Minnesotahas made history by becoming the first state in the US to ban prediction market platforms outright.
This comes after two years of intense to-and-fro among gaming regulators, the Commodity Futures Trading Commission (CFTC), attorneys general, and the platforms themselves across the nation.
The bill - SF 4760 - outlaws the activity and was passed on Tuesday and now awaits Gov. Tim Walz’s signature to come into effect. Should the governor stamp it, the new law will take effect on August 1, 2026, giving plenty of time for prediction markets to push back if they disagree, albeit any such contest would have to be resolved by the courts.
SF 4760 also legally defines what constitutes a prediction market, ensuring that there is no room for frivolous interpretations:
"A system that allows consumers to place a wager on the future outcome of a specified event that is not determined or affected by the performance of the parties to the contract."
To avoid confusion, the bill also enumerates the types of real-world events that may be tied to a "trade," including sports and esports, elections and government actions, legal proceedings, weather events, public health crises, wars and national emergencies, mass casualty events, assassinations, pop culture outcomes, and pointedly - whether a person would make a specific statement, a nod to fears that people can easily manipulate prediction markets.

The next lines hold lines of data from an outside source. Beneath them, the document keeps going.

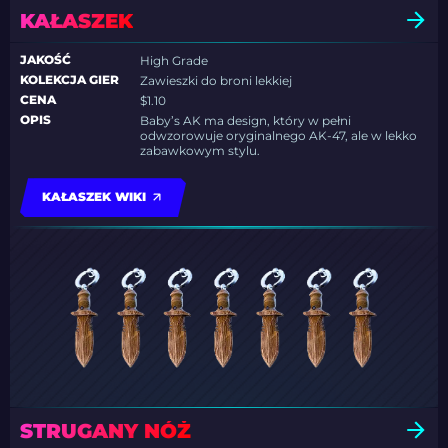
KAŁASZEK
JAKOŚĆ
High Grade
KOLEKCJA GIER
Zawieszki do broni lekkiej
CENA
$1.10
OPIS
Baby’s AK ma design, który w pełni
odwzorowuje oryginalnego AK-47, ale w lekko
zabawkowym stylu.
KAŁASZEK WIKI
STRUGANY NÓŻ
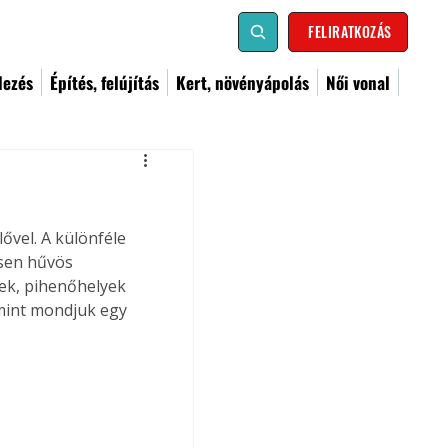
FELIRATKOZÁS
dezés
Építés, felújítás
Kert, növényápolás
Női vonal
vel. A különféle 
esen hűvös 
kek, pihenőhelyek 
mint mondjuk egy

The original draft of the bill did not include any mention of prediction markets, but was later amended to target platforms such as Kalshi and Polymarket, effectively prohibiting them from operating locally.

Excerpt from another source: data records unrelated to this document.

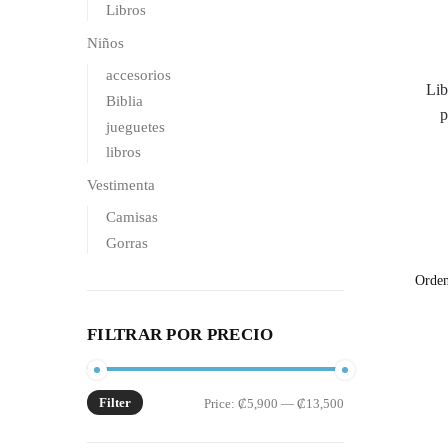
Libros
Niños
accesorios
Lib
Biblia
p
jueguetes
libros
Vestimenta
Camisas
Gorras
FILTRAR POR PRECIO
Filter
Min
Max
Price:
₡5,900
—
₡13,500
price
price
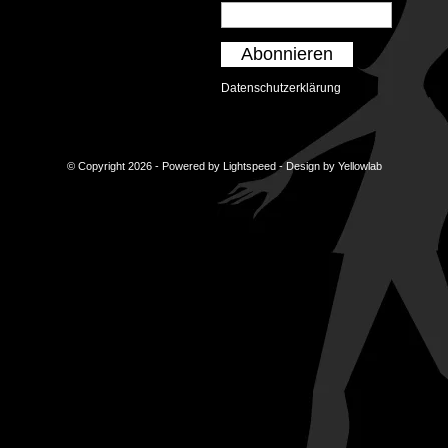
Abonnieren
Datenschutzerklärung
© Copyright 2026 - Powered by
Lightspeed
- Design by
Yellowlab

While the amendment sent the bill back for another vote in the Senate, it passed the upper chamber with an overwhelming support - 57-9, followed by a 100-32 vote in the House.

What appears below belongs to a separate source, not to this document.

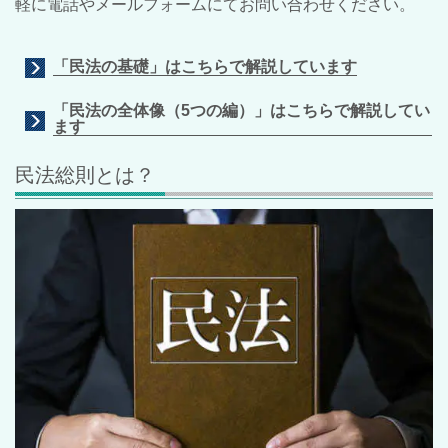
軽に電話やメールフォームにてお問い合わせください。
「民法の基礎」はこちらで解説しています
「民法の全体像（5つの編）」はこちらで解説してい
ます
民法総則とは？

Furthermore, the bill establishes the operation, creation, or facilitation of prediction market activity as a felony, raising the stakes for platforms that do that.
Efforts to crack down on the sector across the US have usually triggered pre-emptive lawsuits, with Kalshi usually leading the vanguard.
Much like in the case of a crackdown against an illegal gambling sector, Minnesota will seek to go after anyone who may be aiding the prediction market ecosystem, be that a payment processor, data verification services, or any firm that provides technical or other support to a prediction market platform.
Authorities may now legally issue cease-and-desist orders or seek injunctions against platforms that operate in the vertical. Minnesota’s new law could have teeth as it focuses on the sector outright rather than making claims that it should be regulated under state gaming laws.
This does not mean that the CFTC will simply feel content with the local developments. The regulator has already raised issues over gaming regulators trying to preempt federal authority, and has previously launched lawsuits against multiple states, their governors, and attorneys general.
Prediction market platforms have also faced multiple lawsuits.